Gondra Souflaki: Sehr geehrte Damen und Herren, Ich heiße Gondra bin 27 Jahre alt und ich bin Angestellterin in ein Call Center. Ich interessiere mich stark für die Wohnung in Linden. Da meiner Mitbewohner umzieht, bin ich dringend auf der Suchung einer Wohnung. Ich würde mich sehr freuen wenn wir eine Termin vereinbaren können. Bitte nehmen Sie Kontakt mit mir auf. Mit freundlichen Grüßen ...

Ich: Liebe Gondra, es ist keine Wohnung und nicht in Linden. Bitte sorgfältiger lesen – das wäre auch gut für den Job im Call Center. Viele Grüße ...

Dann gibt es noch die minimalistischen Symbolisten, die ganz auf verbale Äußerungen zu verzichten versuchen.

Iwan: ?

Ich: !

Iwan: Ich habe gefragt ob wir ein Treffen mit einander vereinbaren?

Ich: Leider habe ich das nicht verstanden. Schade – dann passt es wohl eher nicht. Viel Erfolg!

Meine erste Vermietungswoche zumindest bleibt ohne Erfolg.

Die Pandemie wird für mich zum Grundrauschen eines redundanten Siebentägers, in dem es sogar eine verhuschte Person wie diese ominöse “Jana aus Kassel” schafft, mit einer Persönlichkeitsstörung - sie vergleicht sich mit Sophie Scholl - zum Star der Woche zu werden. Sogar mein Punkfreund aus Leipzig fragt nach der in Hannover auf einer Querdenker-Demo auftretenden Dame. Ist das peinlich! Nicht für mich, aber für Hannover.

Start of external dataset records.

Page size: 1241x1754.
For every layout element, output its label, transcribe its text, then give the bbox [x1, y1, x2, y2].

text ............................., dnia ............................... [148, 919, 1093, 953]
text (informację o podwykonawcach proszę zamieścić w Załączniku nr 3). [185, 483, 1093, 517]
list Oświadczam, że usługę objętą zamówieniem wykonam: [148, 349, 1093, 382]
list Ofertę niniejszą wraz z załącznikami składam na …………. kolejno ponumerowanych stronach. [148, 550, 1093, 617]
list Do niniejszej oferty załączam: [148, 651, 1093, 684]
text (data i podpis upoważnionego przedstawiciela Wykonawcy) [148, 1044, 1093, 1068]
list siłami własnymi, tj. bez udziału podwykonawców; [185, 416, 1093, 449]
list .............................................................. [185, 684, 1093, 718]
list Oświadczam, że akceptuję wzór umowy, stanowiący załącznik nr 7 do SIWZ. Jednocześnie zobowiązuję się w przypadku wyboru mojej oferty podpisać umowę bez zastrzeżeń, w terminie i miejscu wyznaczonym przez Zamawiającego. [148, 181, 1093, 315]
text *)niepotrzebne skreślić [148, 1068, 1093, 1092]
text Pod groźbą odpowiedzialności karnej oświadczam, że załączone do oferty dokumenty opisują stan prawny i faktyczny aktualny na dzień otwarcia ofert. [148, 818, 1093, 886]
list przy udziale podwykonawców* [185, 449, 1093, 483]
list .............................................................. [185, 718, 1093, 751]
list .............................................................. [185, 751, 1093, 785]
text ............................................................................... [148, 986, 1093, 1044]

Ich mache (mit Freunden aus niemals mehr als einem Haushalt;-) mal wieder eine Radiosendung, bereite ein Wettbewerbskonzept für ein Hörkunstfestival vor und kümmere mich um meine SchülerInnen und StudentInnen – damit ist meine Woche auch ohne Corona-News voll genug.